[Extracted material — start]
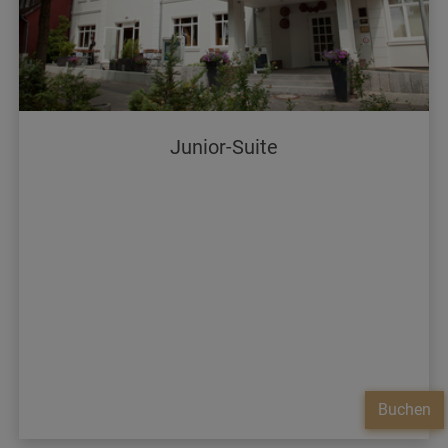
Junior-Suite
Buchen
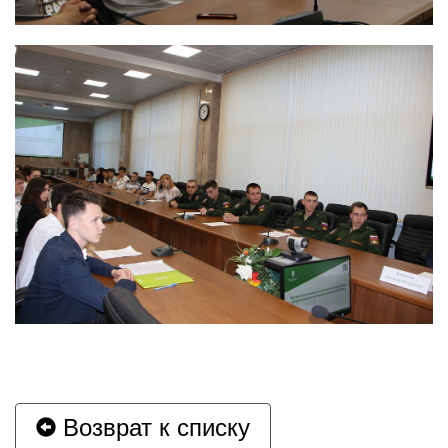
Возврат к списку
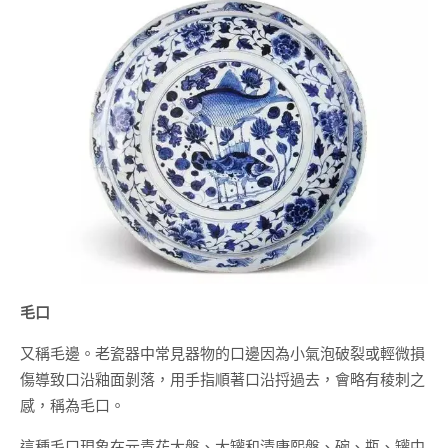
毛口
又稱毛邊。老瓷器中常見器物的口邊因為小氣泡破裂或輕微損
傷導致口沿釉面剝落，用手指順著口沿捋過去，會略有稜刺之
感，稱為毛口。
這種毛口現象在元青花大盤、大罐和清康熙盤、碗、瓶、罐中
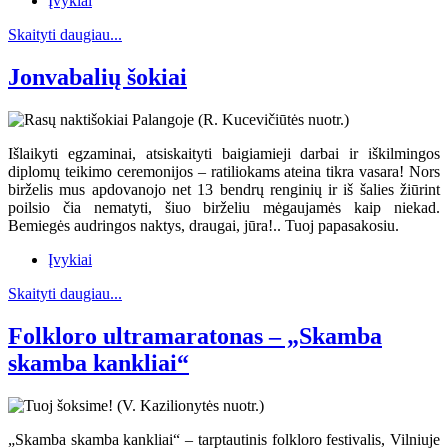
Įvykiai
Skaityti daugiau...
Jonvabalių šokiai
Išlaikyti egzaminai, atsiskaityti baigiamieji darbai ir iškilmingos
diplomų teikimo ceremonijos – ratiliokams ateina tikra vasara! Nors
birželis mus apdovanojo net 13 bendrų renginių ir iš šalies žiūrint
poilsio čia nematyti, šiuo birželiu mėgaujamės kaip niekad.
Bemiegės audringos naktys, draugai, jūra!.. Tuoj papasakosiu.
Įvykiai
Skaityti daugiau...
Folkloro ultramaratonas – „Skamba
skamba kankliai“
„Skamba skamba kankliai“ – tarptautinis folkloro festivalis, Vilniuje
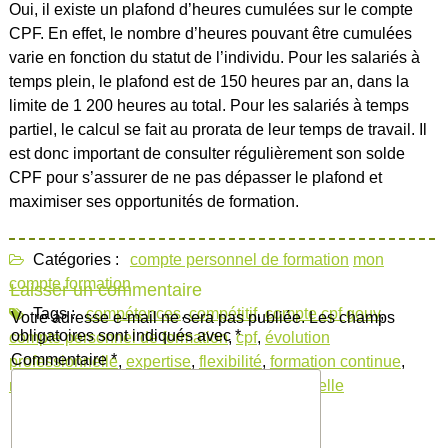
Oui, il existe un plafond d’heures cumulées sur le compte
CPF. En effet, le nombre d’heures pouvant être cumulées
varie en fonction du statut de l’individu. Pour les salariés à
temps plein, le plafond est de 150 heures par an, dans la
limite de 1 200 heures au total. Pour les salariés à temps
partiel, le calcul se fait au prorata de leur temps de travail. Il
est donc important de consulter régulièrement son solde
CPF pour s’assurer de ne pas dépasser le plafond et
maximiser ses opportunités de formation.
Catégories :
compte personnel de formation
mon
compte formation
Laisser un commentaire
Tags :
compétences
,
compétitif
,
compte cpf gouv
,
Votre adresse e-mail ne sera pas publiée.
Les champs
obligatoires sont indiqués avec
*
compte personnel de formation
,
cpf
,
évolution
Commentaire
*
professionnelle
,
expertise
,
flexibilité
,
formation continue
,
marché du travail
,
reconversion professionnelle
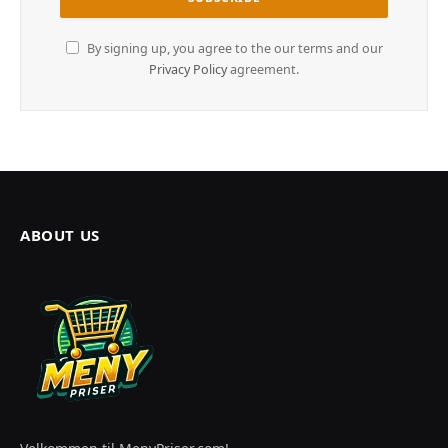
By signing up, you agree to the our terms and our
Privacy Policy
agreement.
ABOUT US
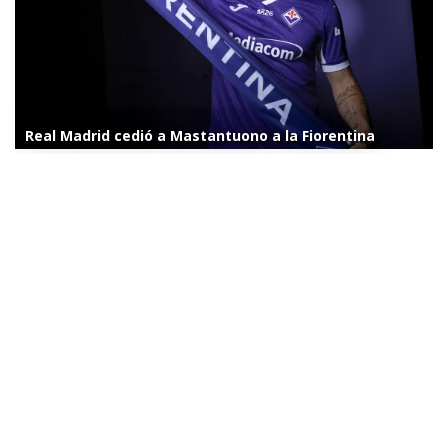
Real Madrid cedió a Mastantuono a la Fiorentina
[Extracted material — finish]
(Request)
Please transcribe the lines from the one containing "Išlaikyti egzaminai, atsiskaityti" to the last line of the listing, both included, exactly and with nothing added, leaving every picture out.

(Exercise answer)
Išlaikyti egzaminai, atsiskaityti baigiamieji darbai ir iškilmingos
diplomų teikimo ceremonijos – ratiliokams ateina tikra vasara! Nors
birželis mus apdovanojo net 13 bendrų renginių ir iš šalies žiūrint
poilsio čia nematyti, šiuo birželiu mėgaujamės kaip niekad.
Bemiegės audringos naktys, draugai, jūra!.. Tuoj papasakosiu.
Įvykiai
Skaityti daugiau...
Folkloro ultramaratonas – „Skamba
skamba kankliai“
„Skamba skamba kankliai“ – tarptautinis folkloro festivalis, Vilniuje
Oui, il existe un plafond d’heures cumulées sur le compte
CPF. En effet, le nombre d’heures pouvant être cumulées
varie en fonction du statut de l’individu. Pour les salariés à
temps plein, le plafond est de 150 heures par an, dans la
limite de 1 200 heures au total. Pour les salariés à temps
partiel, le calcul se fait au prorata de leur temps de travail. Il
est donc important de consulter régulièrement son solde
CPF pour s’assurer de ne pas dépasser le plafond et
maximiser ses opportunités de formation.
Catégories :
compte personnel de formation
mon
compte formation
Laisser un commentaire
Tags :
compétences
,
compétitif
,
compte cpf gouv
,
Votre adresse e-mail ne sera pas publiée.
Les champs
obligatoires sont indiqués avec
*
compte personnel de formation
,
cpf
,
évolution
Commentaire
*
professionnelle
,
expertise
,
flexibilité
,
formation continue
,
marché du travail
,
reconversion professionnelle
By signing up, you agree to the our terms and our
Privacy Policy
agreement.
ABOUT US
Real Madrid cedió a Mastantuono a la Fiorentina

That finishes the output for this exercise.